**Task item:**
Can you reproduce, word for word, the stretch of the listing below from its first line through the line that contains "Navyše každý reaguje"?
┌──
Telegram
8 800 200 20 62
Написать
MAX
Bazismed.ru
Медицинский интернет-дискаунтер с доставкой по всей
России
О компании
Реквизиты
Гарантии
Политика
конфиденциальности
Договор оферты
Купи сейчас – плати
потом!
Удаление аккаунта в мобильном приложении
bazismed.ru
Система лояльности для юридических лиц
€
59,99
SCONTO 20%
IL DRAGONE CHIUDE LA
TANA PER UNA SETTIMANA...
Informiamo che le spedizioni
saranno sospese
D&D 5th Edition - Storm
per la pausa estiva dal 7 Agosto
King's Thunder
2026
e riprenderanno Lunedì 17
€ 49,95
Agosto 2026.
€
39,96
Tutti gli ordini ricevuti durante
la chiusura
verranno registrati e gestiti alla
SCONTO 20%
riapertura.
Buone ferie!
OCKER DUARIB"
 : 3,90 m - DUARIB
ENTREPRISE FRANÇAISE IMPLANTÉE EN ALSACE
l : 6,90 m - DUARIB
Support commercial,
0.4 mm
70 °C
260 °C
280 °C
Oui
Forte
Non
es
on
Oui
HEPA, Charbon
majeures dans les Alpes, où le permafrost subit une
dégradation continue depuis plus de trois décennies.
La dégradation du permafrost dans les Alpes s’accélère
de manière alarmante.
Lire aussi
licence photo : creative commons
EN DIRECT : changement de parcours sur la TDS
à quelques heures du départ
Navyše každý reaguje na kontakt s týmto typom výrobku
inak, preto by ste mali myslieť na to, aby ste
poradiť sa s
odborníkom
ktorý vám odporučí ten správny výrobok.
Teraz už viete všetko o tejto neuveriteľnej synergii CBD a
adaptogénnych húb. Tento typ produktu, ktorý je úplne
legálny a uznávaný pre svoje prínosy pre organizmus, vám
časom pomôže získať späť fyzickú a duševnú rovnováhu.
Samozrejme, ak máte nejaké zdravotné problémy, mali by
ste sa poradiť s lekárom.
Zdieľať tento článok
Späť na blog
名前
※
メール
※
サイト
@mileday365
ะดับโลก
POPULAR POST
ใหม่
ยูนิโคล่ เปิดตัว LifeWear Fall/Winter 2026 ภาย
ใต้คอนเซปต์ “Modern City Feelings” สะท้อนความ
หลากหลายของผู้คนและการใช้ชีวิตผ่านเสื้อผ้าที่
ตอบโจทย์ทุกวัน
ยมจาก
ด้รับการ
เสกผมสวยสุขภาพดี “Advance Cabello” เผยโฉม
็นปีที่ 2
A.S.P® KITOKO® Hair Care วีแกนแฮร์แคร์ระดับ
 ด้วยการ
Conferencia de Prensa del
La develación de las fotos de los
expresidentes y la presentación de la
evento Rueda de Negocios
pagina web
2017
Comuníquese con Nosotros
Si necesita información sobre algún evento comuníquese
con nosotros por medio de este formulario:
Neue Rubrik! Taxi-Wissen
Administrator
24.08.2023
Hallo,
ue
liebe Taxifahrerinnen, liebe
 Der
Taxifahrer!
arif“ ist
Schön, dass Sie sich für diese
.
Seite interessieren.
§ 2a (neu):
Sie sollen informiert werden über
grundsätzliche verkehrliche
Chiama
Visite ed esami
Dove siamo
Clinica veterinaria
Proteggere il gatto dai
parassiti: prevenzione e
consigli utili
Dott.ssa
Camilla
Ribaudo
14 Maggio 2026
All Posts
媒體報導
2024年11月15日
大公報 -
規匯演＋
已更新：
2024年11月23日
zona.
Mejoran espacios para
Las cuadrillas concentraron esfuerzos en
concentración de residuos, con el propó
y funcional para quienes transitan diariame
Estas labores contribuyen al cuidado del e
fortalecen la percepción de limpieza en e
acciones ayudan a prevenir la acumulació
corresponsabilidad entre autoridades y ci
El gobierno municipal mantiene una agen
└──
**Your solution:**
Telegram
8 800 200 20 62
Написать
MAX
Bazismed.ru
Медицинский интернет-дискаунтер с доставкой по всей
России
О компании
Реквизиты
Гарантии
Политика
конфиденциальности
Договор оферты
Купи сейчас – плати
потом!
Удаление аккаунта в мобильном приложении
bazismed.ru
Система лояльности для юридических лиц
€
59,99
SCONTO 20%
IL DRAGONE CHIUDE LA
TANA PER UNA SETTIMANA...
Informiamo che le spedizioni
saranno sospese
D&D 5th Edition - Storm
per la pausa estiva dal 7 Agosto
King's Thunder
2026
e riprenderanno Lunedì 17
€ 49,95
Agosto 2026.
€
39,96
Tutti gli ordini ricevuti durante
la chiusura
verranno registrati e gestiti alla
SCONTO 20%
riapertura.
Buone ferie!
OCKER DUARIB"
 : 3,90 m - DUARIB
ENTREPRISE FRANÇAISE IMPLANTÉE EN ALSACE
l : 6,90 m - DUARIB
Support commercial,
0.4 mm
70 °C
260 °C
280 °C
Oui
Forte
Non
es
on
Oui
HEPA, Charbon
majeures dans les Alpes, où le permafrost subit une
dégradation continue depuis plus de trois décennies.
La dégradation du permafrost dans les Alpes s’accélère
de manière alarmante.
Lire aussi
licence photo : creative commons
EN DIRECT : changement de parcours sur la TDS
à quelques heures du départ
Navyše každý reaguje na kontakt s týmto typom výrobku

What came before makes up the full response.